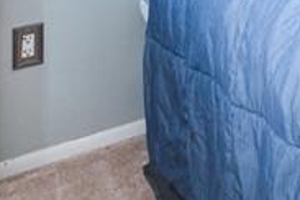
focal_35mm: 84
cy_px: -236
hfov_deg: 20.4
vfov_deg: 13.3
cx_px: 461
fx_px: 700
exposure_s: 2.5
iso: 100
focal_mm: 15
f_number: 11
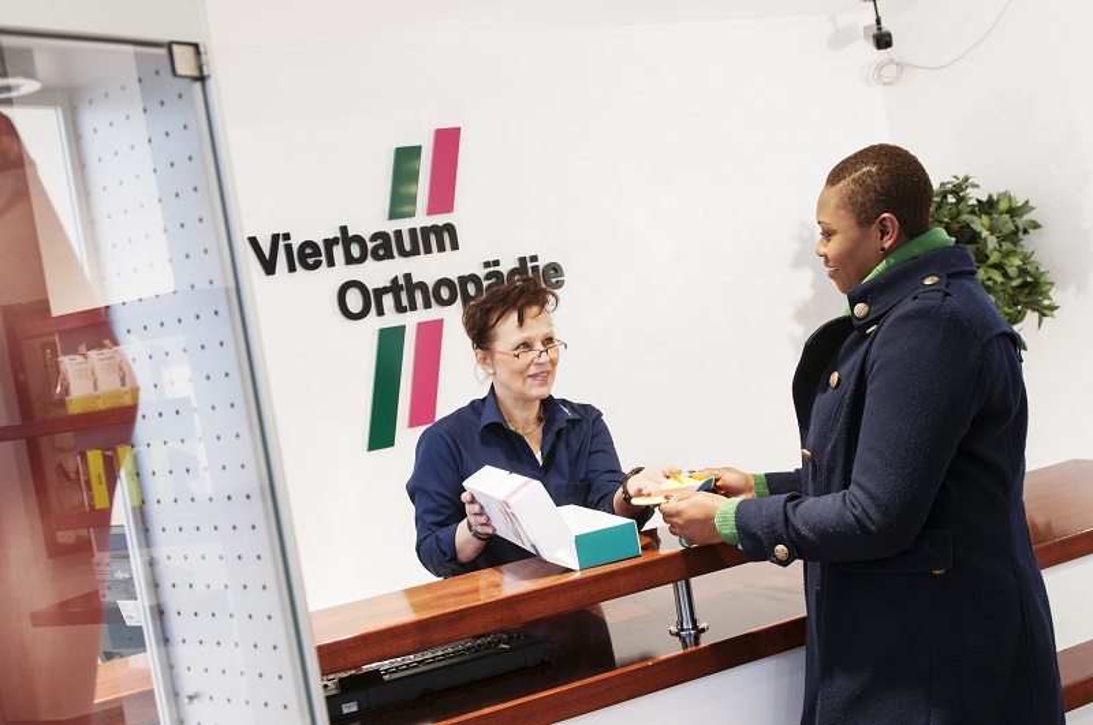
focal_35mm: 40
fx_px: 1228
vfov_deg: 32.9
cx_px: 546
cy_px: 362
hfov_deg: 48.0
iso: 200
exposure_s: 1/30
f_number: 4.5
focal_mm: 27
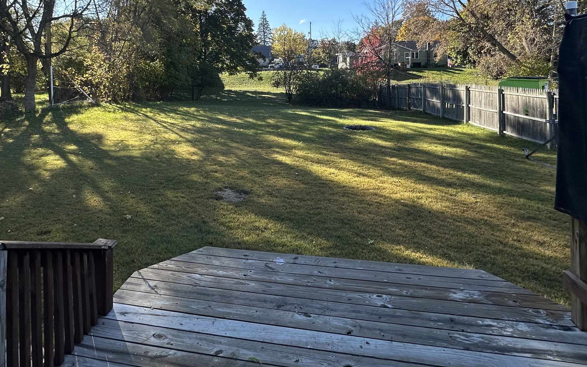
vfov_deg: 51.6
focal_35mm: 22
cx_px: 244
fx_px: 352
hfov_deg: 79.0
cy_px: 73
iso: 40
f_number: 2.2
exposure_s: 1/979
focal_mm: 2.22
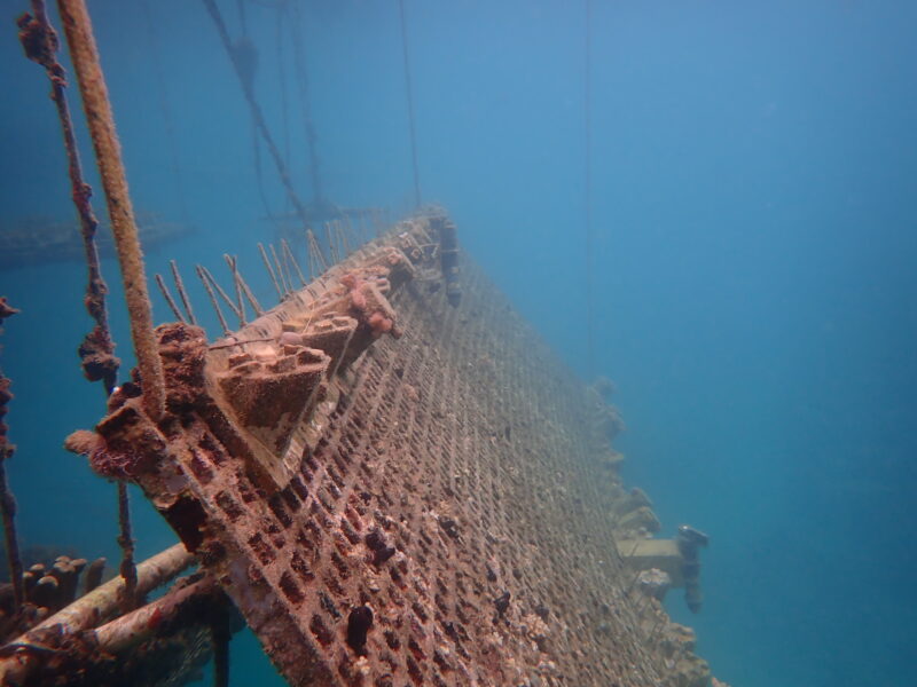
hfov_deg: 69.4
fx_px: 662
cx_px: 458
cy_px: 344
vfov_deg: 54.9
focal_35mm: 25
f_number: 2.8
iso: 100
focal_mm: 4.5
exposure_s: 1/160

---

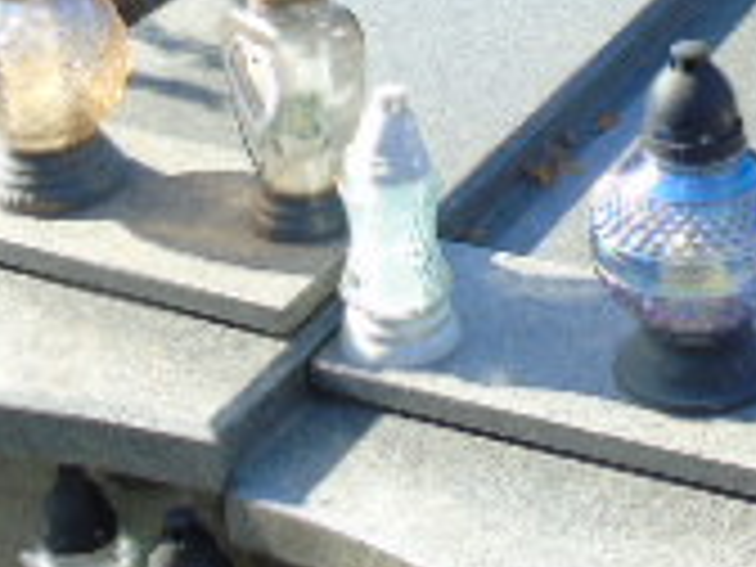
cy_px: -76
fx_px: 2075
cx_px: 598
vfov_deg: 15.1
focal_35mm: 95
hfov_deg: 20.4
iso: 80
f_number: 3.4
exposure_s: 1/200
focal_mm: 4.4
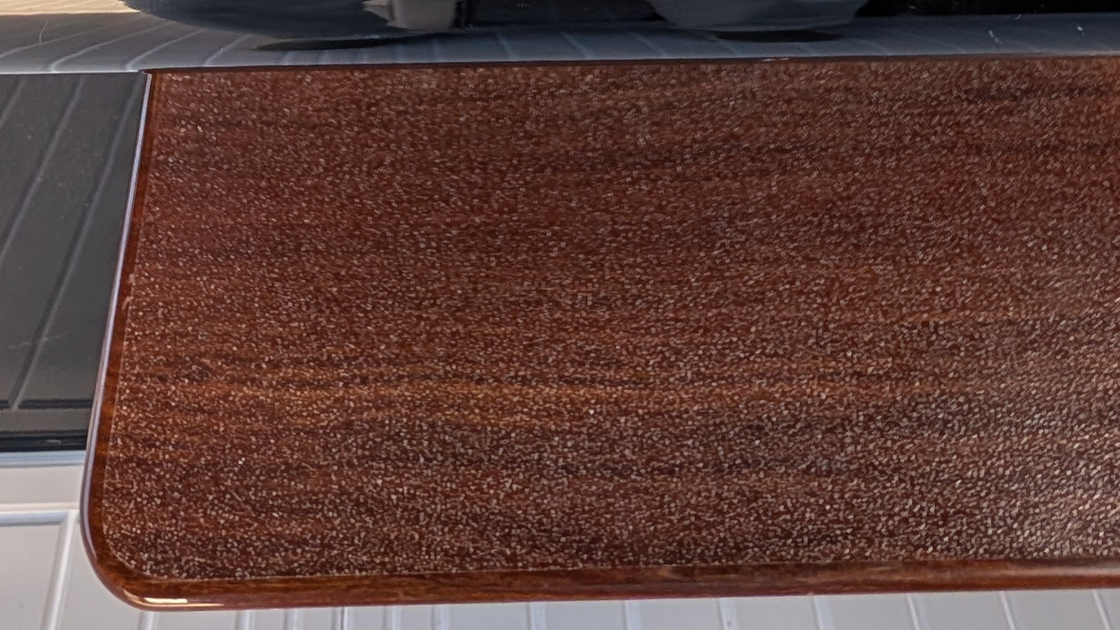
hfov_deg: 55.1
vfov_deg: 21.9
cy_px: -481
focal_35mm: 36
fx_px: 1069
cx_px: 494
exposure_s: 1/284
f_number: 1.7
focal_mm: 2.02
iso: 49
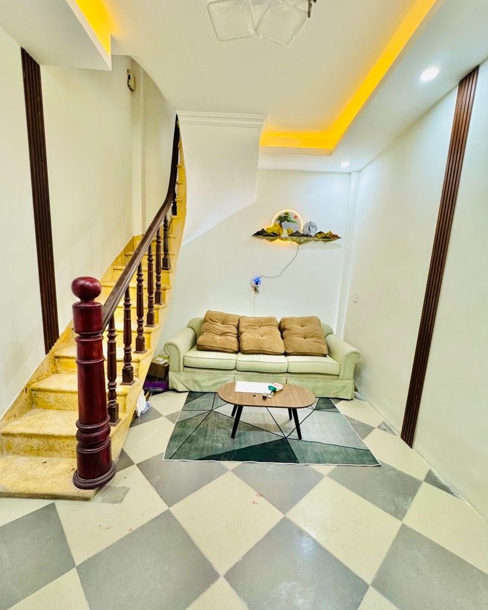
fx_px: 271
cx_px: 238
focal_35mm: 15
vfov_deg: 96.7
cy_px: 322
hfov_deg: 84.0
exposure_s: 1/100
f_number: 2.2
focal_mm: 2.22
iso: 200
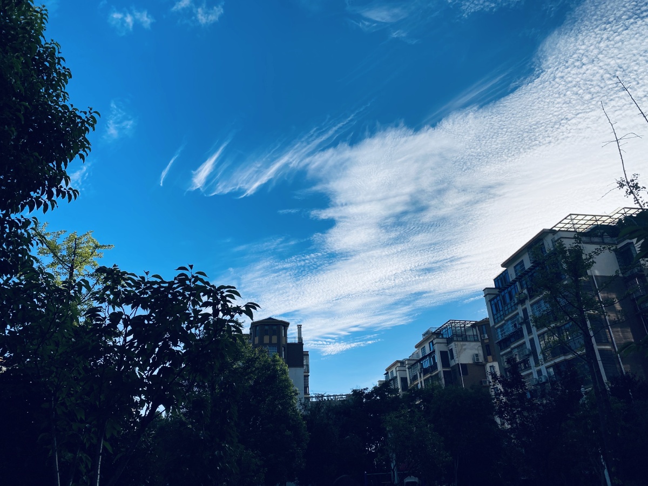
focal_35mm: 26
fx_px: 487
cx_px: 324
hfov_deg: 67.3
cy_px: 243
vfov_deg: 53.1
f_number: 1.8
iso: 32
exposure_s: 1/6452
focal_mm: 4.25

...

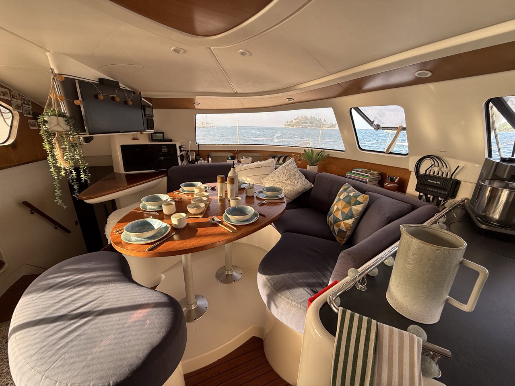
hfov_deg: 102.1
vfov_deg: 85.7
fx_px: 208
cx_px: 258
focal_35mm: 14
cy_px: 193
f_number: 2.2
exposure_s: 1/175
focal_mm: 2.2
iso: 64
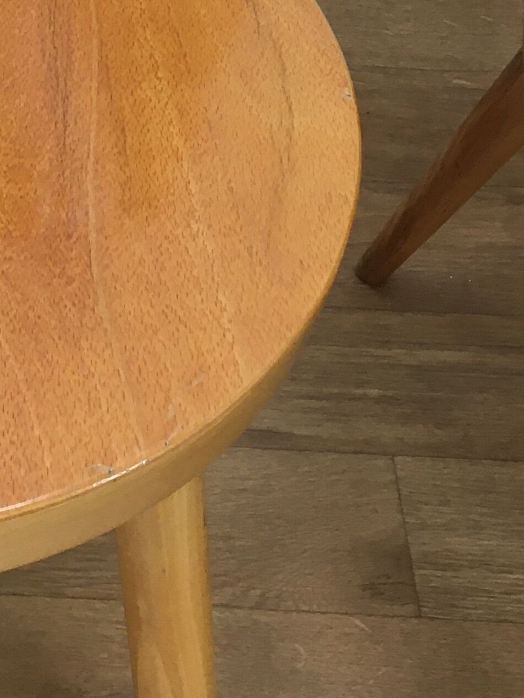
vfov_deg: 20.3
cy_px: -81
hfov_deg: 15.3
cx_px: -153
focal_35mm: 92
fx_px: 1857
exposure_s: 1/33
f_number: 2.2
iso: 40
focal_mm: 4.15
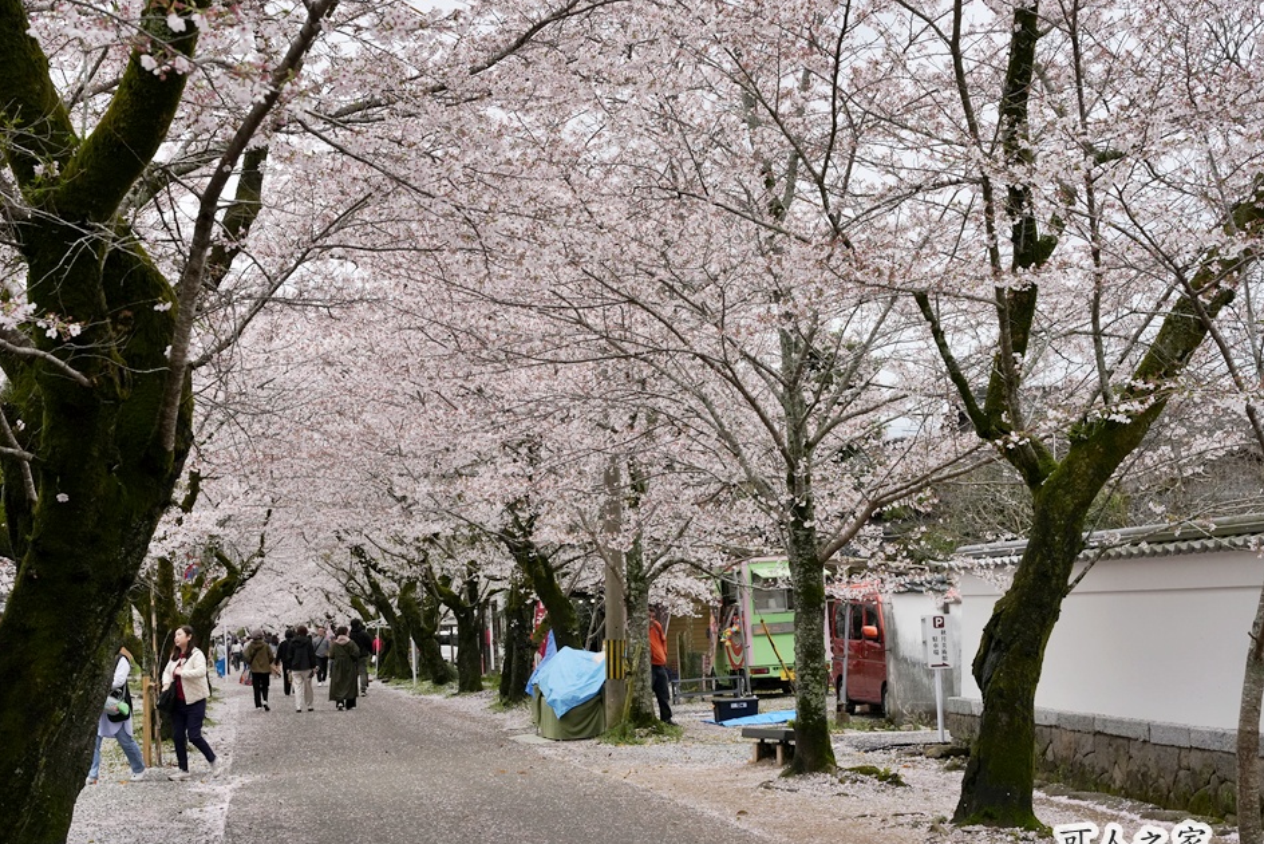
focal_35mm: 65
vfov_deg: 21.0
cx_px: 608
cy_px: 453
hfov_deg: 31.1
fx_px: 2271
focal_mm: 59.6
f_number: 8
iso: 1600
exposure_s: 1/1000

◆ Exercise directions ◆
In the records above, everything from the line with "focal_35mm: 84" down to the line with "exposure_s: 1/160" is to be set down exactly, both ends included, with no pictures and no other lines.

◆ Worked solution ◆
focal_35mm: 84
cy_px: -236
hfov_deg: 20.4
vfov_deg: 13.3
cx_px: 461
fx_px: 700
exposure_s: 2.5
iso: 100
focal_mm: 15
f_number: 11
focal_35mm: 40
fx_px: 1228
vfov_deg: 32.9
cx_px: 546
cy_px: 362
hfov_deg: 48.0
iso: 200
exposure_s: 1/30
f_number: 4.5
focal_mm: 27
vfov_deg: 51.6
focal_35mm: 22
cx_px: 244
fx_px: 352
hfov_deg: 79.0
cy_px: 73
iso: 40
f_number: 2.2
exposure_s: 1/979
focal_mm: 2.22
hfov_deg: 69.4
fx_px: 662
cx_px: 458
cy_px: 344
vfov_deg: 54.9
focal_35mm: 25
f_number: 2.8
iso: 100
focal_mm: 4.5
exposure_s: 1/160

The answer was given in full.